Background
Nox-2 (also known as gp91phox), a subunit component of NADPH oxidases, generates reactive oxygen species (ROS). Nox-dependent ROS generation and nitric oxide (NO) release by microglia have been implicated in a variety of diseases in the central nervous system. Dexamethasone (Dex) has been shown to suppress the ROS production, NO release and inflammatory reaction of activated microglial cells. However, the underlying mechanisms remain unclear.
Conclusion
In conclusion, it is suggested that downregulation of Nox-2 and overexpression of MKP-1 that regulate ROS and NO may form the potential therapeutic strategy for the treatment of neuroinflammation in neurodegenerative diseases.
Results
The present study showed that the increased ROS production and NO release in activated BV-2 microglial cells by LPS were associated with increased expression of Nox-2 and iNOS. Dex suppressed the upregulation of Nox-2 and iNOS, as well as the subsequent ROS production and NO synthesis in activated BV-2 cells.

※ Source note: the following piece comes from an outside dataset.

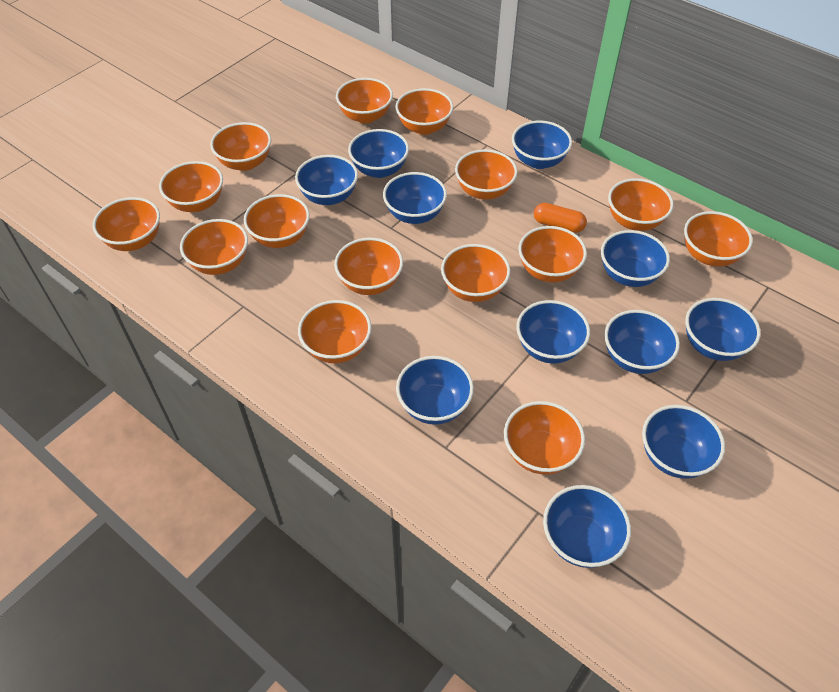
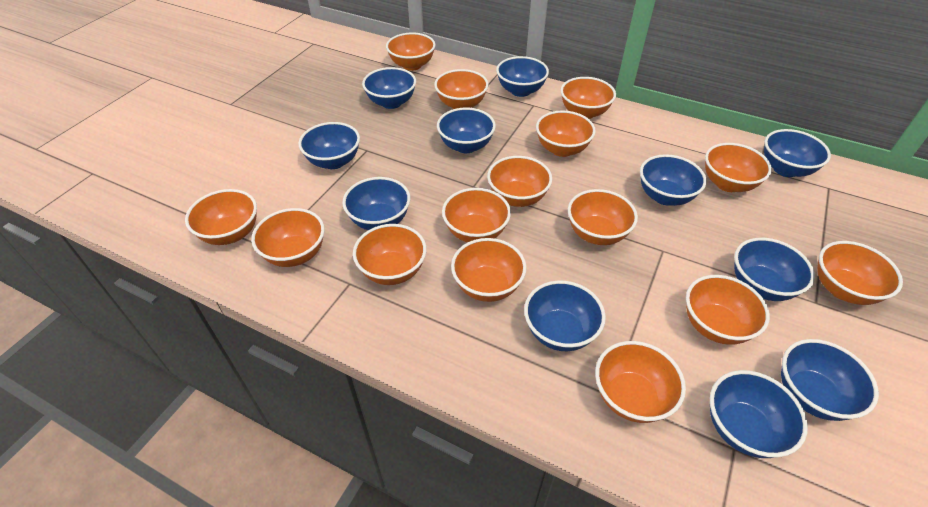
orange capsule: 1 -> 0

This inhibition caused by Dex appeared to be mediated by upregulation of MAPK phosphatase-1 (MKP-1), which antagonizes the activity of mitogen-activated protein kinases (MAPKs). Dex induced-suppression of Nox-2 and -upregulation of MKP-1 was also evident in the activated microglia from corpus callosum of postnatal rat brains. The overexpression of MKP-1 or inhibition of MAPKs (by specific inhibitors of JNK and p38 MAPKs), were found to downregulate the expression of Nox-2 and iNOS and thereby inhibit the synthesis of ROS and NO in activated BV-2 cells. Moreover, Dex was unable to suppress the LPS-induced synthesis of ROS and NO in BV-2 cells transfected with MKP-1 siRNA. On the other hand, knockdown of Nox-2 in BV-2 cells suppressed the LPS-induced ROS production and NO release.